• [The problem]: All lines from the one containing "pinky dip: (1749, 1198)" to the end of the entries below must be output exactly, and no other lines.

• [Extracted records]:
+ + + + +
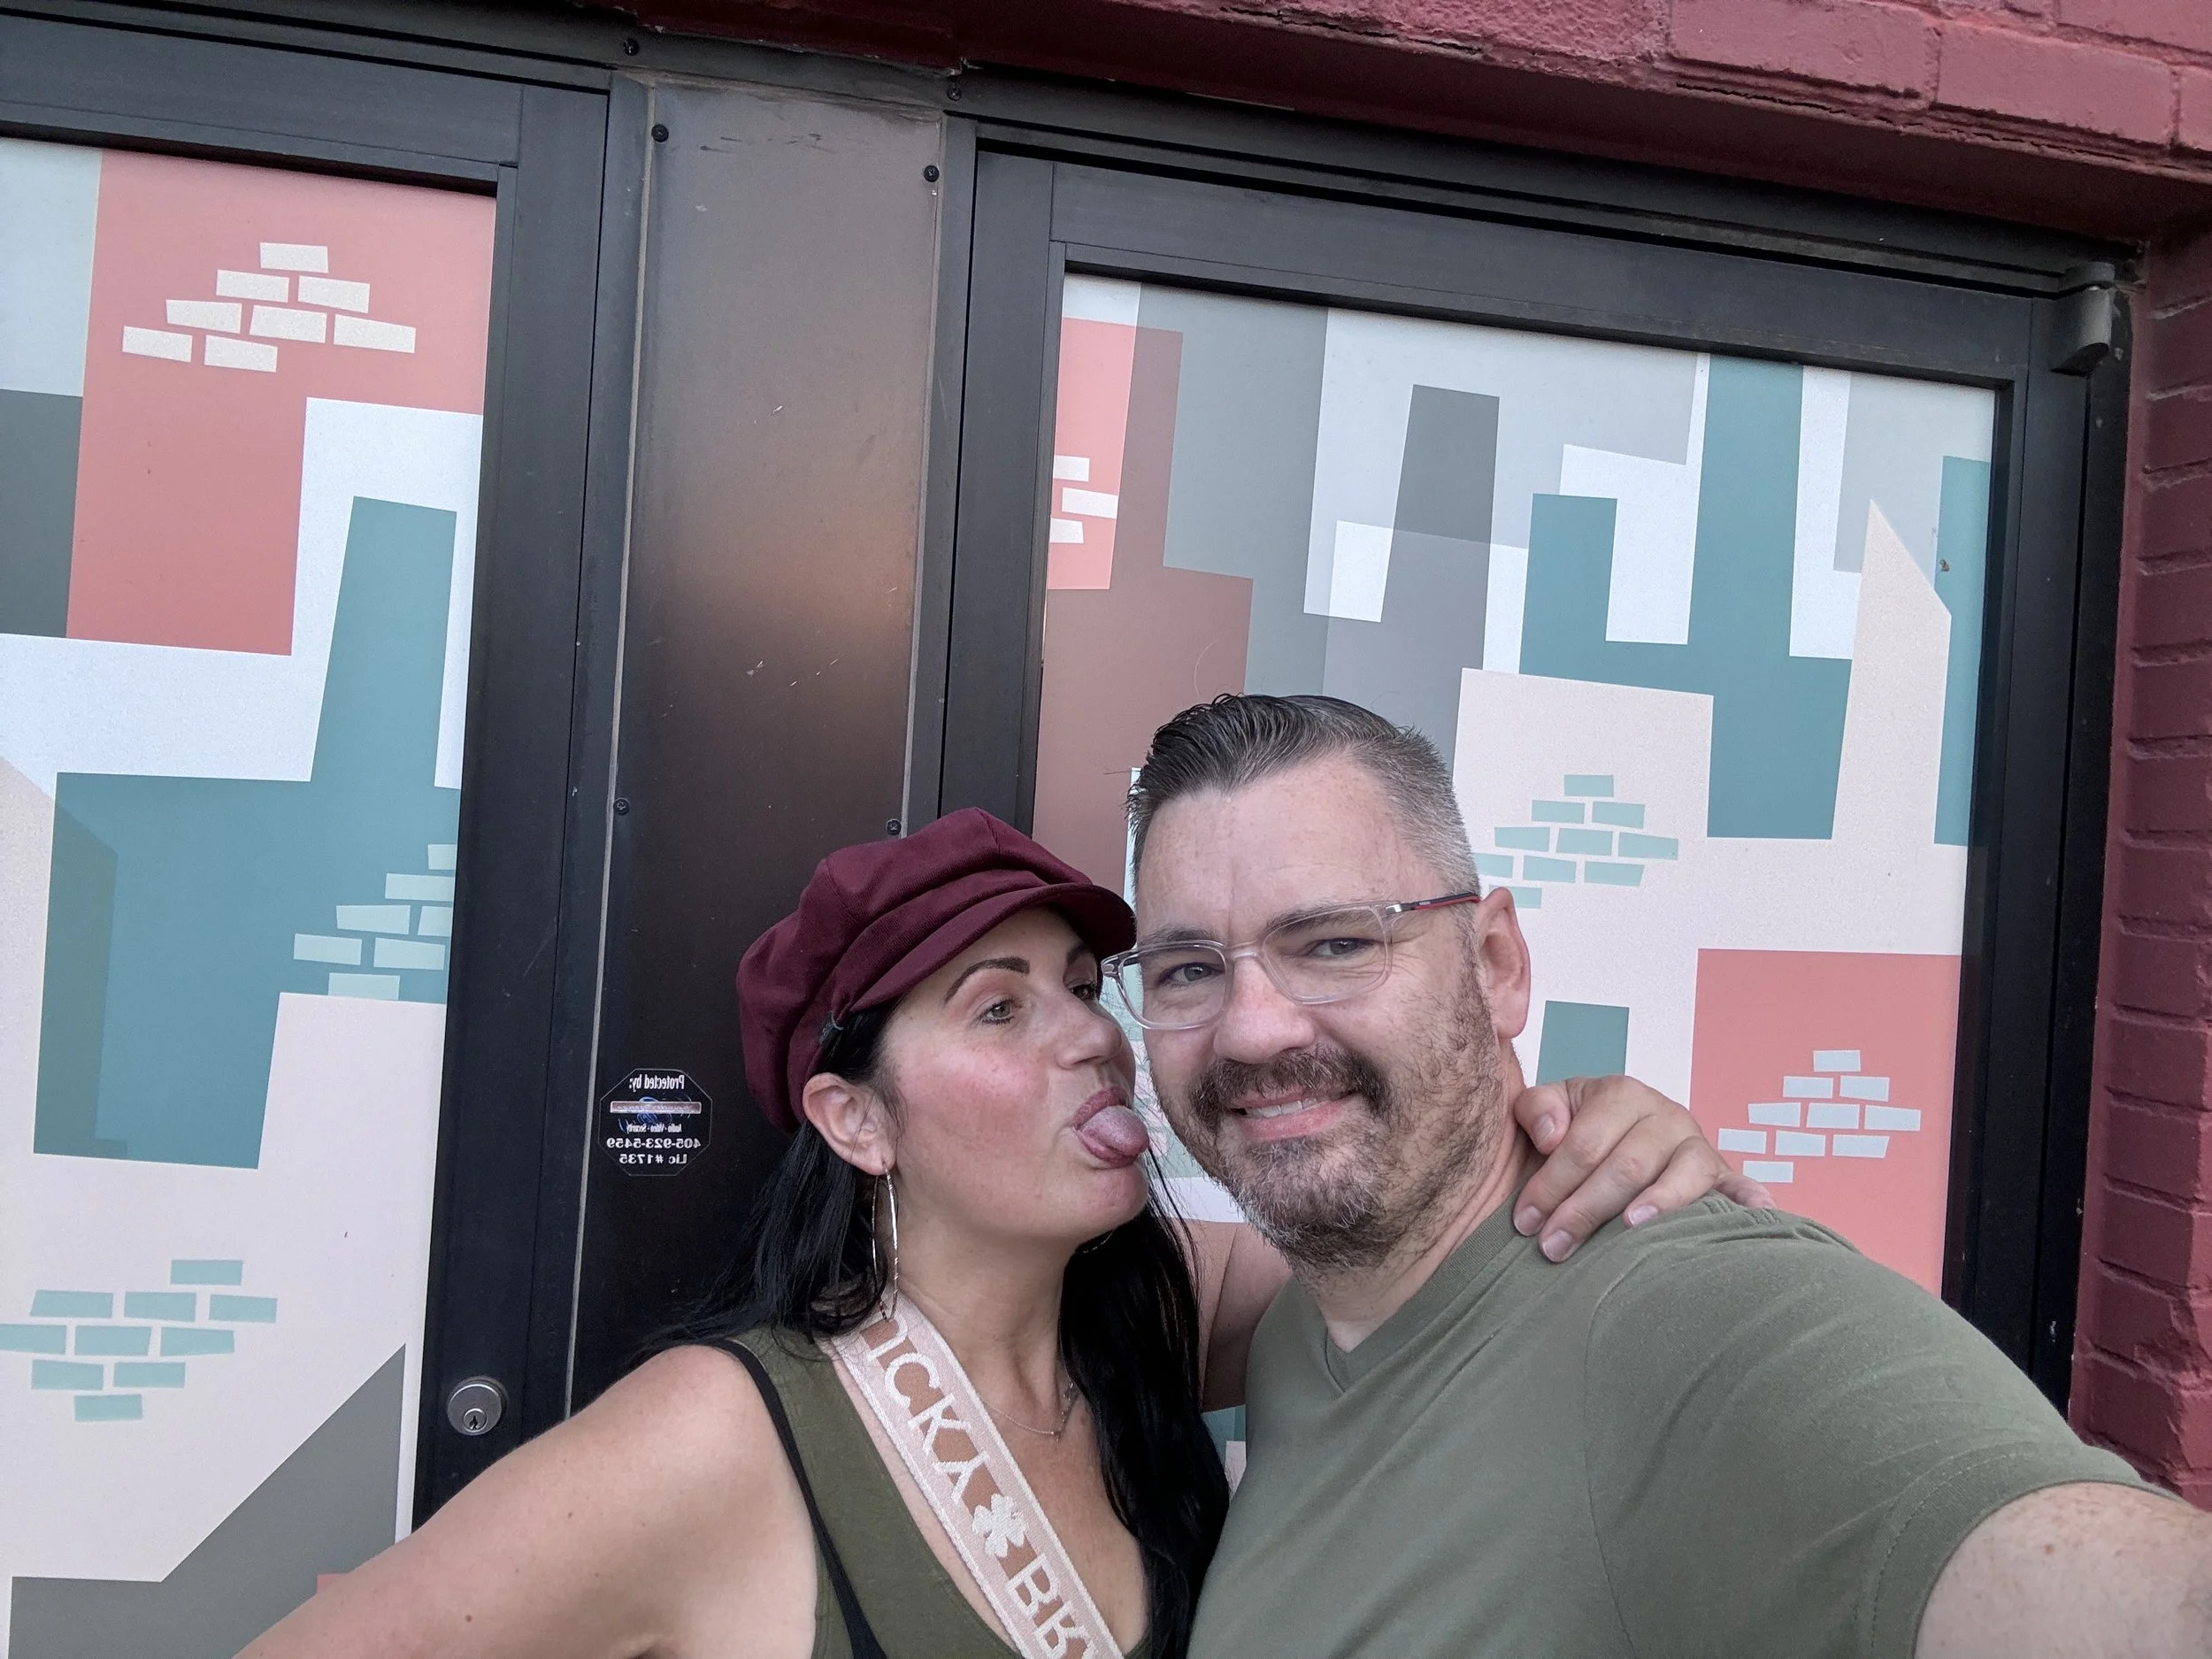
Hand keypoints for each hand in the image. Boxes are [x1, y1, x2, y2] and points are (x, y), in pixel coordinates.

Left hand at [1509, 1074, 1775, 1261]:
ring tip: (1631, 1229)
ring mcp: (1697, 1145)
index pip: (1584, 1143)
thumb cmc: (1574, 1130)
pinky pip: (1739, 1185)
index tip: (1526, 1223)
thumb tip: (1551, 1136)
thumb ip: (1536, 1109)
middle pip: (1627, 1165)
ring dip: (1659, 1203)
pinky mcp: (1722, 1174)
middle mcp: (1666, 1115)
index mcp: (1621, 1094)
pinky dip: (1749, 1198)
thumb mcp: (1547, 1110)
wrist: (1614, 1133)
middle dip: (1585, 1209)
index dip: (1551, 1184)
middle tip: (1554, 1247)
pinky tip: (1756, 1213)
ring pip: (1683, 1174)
+ + + + +
• [Answer to this problem]:
pinky dip: (1749, 1198)
thumb mcp: (1547, 1110)
wrist: (1614, 1133)
middle dip: (1585, 1209)
index dip: (1551, 1184)
middle tip: (1554, 1247)
pinky tip: (1756, 1213)
ring pip: (1683, 1174)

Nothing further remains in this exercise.